Non seulement tout est calcul et chiffre (profit, bénéfices, PIB, croissance, chômage, sondages…), non seulement même les volets humains de la société sont calcul et chiffre, mais désormais tout ce qui est économie est circonscrit au calcul et au chiffre.

 Au point que tous les maux de la société semblent avoir pour origine l’économique. Cette vision unilatérale et réductrice favorise la tyrannie du profit, de la spéculation internationale, de la concurrence sauvage.

 Au nom de la compétitivité, tous les coups sont permis et même encouragés ou exigés, jusqu’à instaurer des organisations du travail déshumanisantes comme en atteste le phénomène exponentiel de burn out.

Déshumanisantes mais aussi contre efficientes à l’heure où la pérennité des entreprises est davantage conditionnée à la qualité de l’immatériel (coopération, prise d’initiatives, sens de la responsabilité, créativité, hybridation des services et des métiers, intégration, management etc.) qu’à la quantité du matériel (ratios financiers, fonds propres, cours de bourse, etc.).

Ainsi la compétitivité est sa propre ennemie. Cette situation est liée au refus d’aborder les réalités du monde, de la société, et de l’individu dans leurs complexités.

La connaissance est aveugle quand elle est réduite à sa seule dimension quantitative, et quand l’économie comme l’entreprise sont envisagées dans une appréhension compartimentée.

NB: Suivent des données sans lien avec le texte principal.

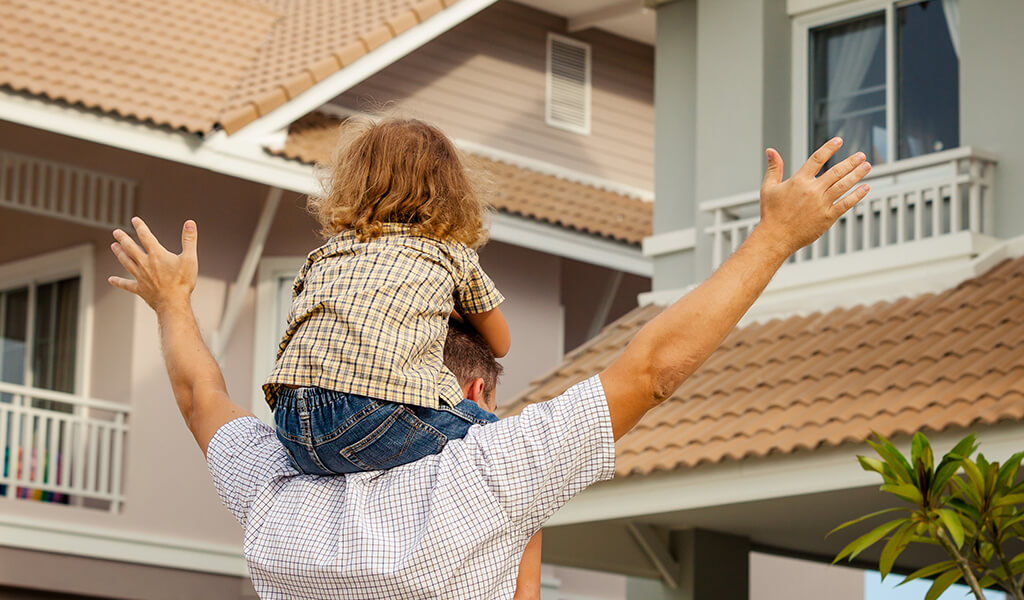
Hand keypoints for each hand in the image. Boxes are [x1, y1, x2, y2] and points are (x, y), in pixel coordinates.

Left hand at [108, 217, 197, 311]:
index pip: (146, 237)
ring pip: (126, 262)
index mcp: (157, 254)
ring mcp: (140, 276)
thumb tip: (190, 222)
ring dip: (119, 253)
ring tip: (113, 246)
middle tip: (116, 232)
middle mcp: (145, 263)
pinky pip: (126, 284)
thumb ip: (189, 239)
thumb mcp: (190, 258)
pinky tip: (111, 279)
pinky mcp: (140, 289)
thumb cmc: (183, 282)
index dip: (140, 227)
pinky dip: (119, 282)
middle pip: (131, 248)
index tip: (134, 220)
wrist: (173, 303)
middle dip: (123, 238)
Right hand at [757, 137, 871, 254]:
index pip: (817, 159)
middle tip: (861, 155)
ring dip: (857, 174)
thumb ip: (774, 168)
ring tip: (866, 166)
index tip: (838, 141)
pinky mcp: (827, 217)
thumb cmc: (771, 214)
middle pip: (836, 171)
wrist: (775, 237)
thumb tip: (771, 151)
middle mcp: (812, 191)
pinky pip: (846, 204)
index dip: (829, 148)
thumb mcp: (768, 188)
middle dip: (851, 162)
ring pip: (843, 185)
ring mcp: (821, 204)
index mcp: (798, 181)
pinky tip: (865, 188)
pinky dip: (857, 195)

Or les cloisonnements imperméables les uns aux autres se sont imposés.

La logique dominante étant utilitariste et court-termiste, on ne se ressource plus dans l’exploration de domaines, d’activités, de spécialités, de manières de penser autres que les siens, parce qu’a priori ils ne servent pas directement et immédiatement l’accomplissement de nos tâches alors qu’ils pourraient l’enrichir.

La culture n’est pas un luxe, elle nous permet de contextualiser au-delà du sillon qui devient ornière. L’obligation d’être ultraperformant techniquement dans sa discipline a pour effet le repli sur cette discipline, la paupérisation des connaissances, et une inculture grandissante.

On croit que la seule connaissance “valable” est celle de sa discipline, on pense que la notion de complexité, synonyme d’interactions et de rétroactions, n’est que bavardage.

Refuser les lucidités de la complexité, c’est s’exposer à la cécité face à la réalité.